- [Text segment]
┌────────

# F10 SC Veterinary Disinfectant



## Brandon (Nov 3, 2017)

Hello everyone, I just purchased F10 as I have herd that it is the best cage cleaner/disinfectant from legit everyone and everywhere. I was just wondering how you dilute the solution? and how you use it in regards of cleaning? Do you use it on wood? or bedding?
Thanks.


----------



## Bl69aze (Nov 3, 2017)

There should be dilution ratios, you’d want a very dilute ratio for the times you change bedding and give everything a clean using f10, leave it for a few minutes then rinse/wipe off (wipe off inside the enclosure)

Use it on pretty much everything but the bedding, but again rinse it off if you use the f10

If you have some sort of big problem or buying an enclosure of other items, spray a ratio with more f10, should be called vet ratio or something.


----------



## Brandon (Nov 4, 2017)

Bl69aze said:


> There should be dilution ratios, you’d want a very dilute ratio for the times you change bedding and give everything a clean using f10, leave it for a few minutes then rinse/wipe off (wipe off inside the enclosure)
> 
> Use it on pretty much everything but the bedding, but again rinse it off if you use the f10
> 
> If you have some sort of big problem or buying an enclosure of other items, spray a ratio with more f10, should be called vet ratio or something.



cool thanks yeah I'm just curious how other people use it.


----------



## Bl69aze (Nov 4, 2017)

Brandon said:


> cool thanks yeah I'm just curious how other people use it.


In a spray bottle, dilute with water


----------



## Brandon (Nov 4, 2017)

Bl69aze said:


> In a spray bottle, dilute with water



yeah thats what I plan to do thanks.


----------



## Buggster (Nov 5, 2017)

You don’t need to rinse off F10. You’re meant to leave it to dry.

└────────

- [Information provided]

┌────────

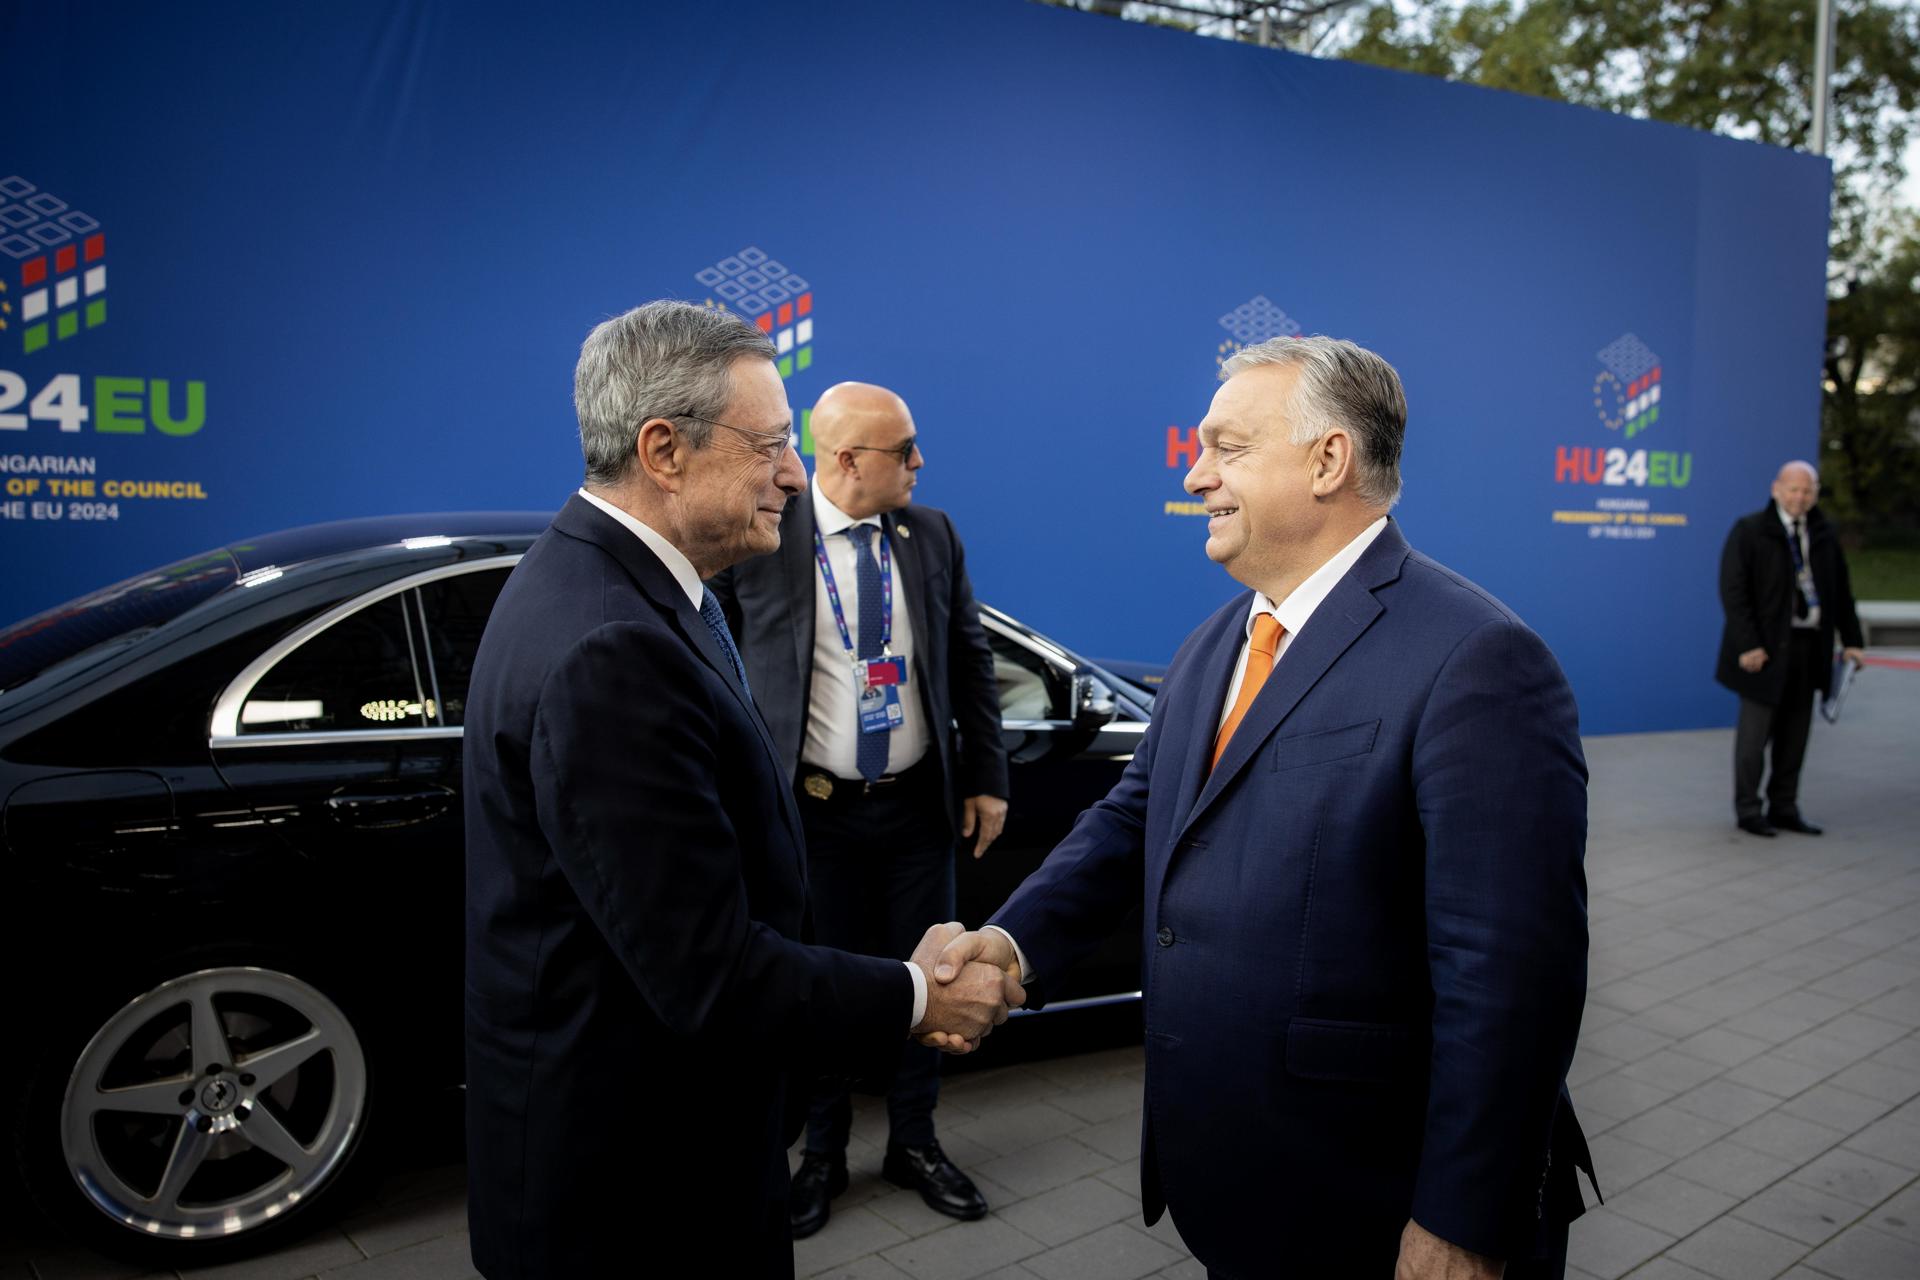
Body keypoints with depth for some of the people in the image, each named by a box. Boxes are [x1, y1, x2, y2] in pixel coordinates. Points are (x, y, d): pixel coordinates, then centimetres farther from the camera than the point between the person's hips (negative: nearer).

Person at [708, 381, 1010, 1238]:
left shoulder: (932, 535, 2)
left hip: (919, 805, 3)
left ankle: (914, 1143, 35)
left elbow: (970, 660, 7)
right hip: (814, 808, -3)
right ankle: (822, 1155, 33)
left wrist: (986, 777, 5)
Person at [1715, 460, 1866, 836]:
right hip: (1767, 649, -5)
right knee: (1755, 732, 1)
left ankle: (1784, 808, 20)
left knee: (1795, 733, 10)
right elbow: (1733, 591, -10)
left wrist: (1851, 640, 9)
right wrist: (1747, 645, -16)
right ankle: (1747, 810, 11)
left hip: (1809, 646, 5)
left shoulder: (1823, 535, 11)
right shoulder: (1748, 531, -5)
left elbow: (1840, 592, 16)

└────────
┌────────

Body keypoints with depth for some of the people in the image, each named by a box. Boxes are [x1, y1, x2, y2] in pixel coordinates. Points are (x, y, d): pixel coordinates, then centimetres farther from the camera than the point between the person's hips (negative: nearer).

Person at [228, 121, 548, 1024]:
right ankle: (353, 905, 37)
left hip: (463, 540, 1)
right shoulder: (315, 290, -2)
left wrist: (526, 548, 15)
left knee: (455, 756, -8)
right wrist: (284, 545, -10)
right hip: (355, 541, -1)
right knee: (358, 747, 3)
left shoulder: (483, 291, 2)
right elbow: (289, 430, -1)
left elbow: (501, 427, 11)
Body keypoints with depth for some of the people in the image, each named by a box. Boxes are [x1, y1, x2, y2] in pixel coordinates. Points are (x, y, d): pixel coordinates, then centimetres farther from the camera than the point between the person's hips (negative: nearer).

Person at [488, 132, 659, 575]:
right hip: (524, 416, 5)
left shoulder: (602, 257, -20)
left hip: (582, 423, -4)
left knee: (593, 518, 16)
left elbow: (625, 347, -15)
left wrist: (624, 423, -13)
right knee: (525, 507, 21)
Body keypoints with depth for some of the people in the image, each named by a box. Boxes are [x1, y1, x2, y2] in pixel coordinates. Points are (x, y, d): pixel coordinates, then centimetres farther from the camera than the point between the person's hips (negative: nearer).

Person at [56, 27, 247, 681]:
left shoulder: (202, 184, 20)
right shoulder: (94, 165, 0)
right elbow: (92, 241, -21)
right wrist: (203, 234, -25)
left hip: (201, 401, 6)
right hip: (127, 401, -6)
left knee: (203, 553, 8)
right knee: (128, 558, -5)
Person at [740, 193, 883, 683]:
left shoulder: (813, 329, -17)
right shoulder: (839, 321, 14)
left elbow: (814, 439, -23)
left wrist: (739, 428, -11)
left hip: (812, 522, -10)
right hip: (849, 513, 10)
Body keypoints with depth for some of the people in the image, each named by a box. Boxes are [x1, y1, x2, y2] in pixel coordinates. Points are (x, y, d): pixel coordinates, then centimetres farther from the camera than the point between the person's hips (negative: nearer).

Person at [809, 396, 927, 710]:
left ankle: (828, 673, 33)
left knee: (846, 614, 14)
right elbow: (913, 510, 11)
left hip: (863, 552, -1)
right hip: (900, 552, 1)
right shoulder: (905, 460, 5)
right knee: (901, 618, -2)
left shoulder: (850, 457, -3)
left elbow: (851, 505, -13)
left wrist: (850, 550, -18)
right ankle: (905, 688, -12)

└────────
┌────────

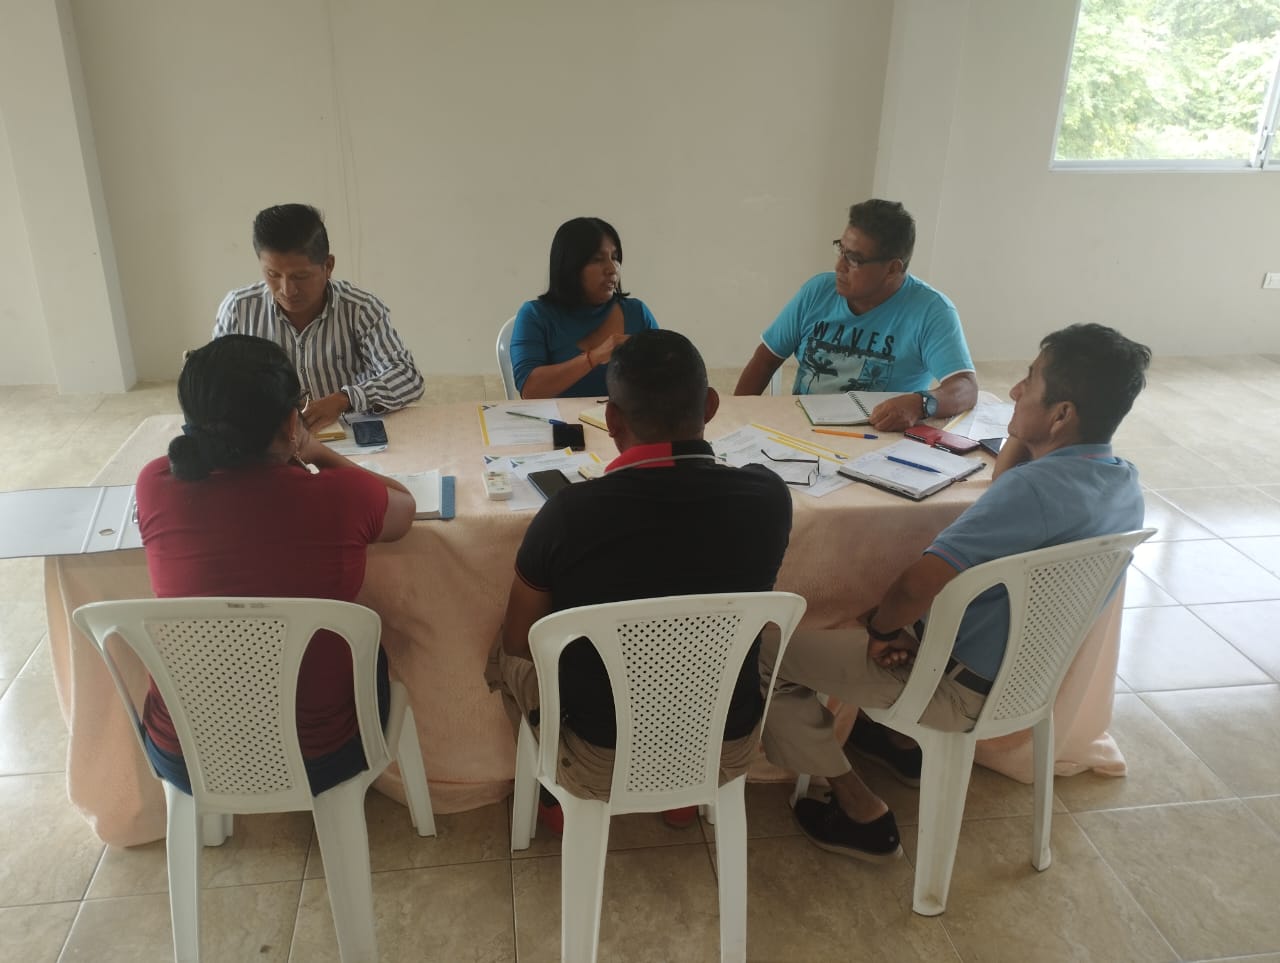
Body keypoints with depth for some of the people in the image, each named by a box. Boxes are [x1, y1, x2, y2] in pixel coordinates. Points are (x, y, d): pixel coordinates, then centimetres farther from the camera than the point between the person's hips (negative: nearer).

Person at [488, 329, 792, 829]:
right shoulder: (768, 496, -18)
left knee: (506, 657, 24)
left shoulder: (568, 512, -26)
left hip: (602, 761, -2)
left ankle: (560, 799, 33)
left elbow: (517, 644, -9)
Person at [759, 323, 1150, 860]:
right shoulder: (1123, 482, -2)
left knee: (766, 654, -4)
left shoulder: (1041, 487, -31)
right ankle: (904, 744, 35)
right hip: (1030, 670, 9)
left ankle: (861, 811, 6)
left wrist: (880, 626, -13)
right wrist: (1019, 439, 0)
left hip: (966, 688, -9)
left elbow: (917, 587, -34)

└────────

- [Problem details]
Copy everything in the F10 disinfectant thread above from "Hello everyone, I" down to "wood? or bedding?", word for word.

- [Output of the task]
Hello everyone, I just purchased F10 as I have herd that it is the best cage cleaner/disinfectant from legit everyone and everywhere. I was just wondering how you dilute the solution? and how you use it in regards of cleaning? Do you use it on wood? or bedding?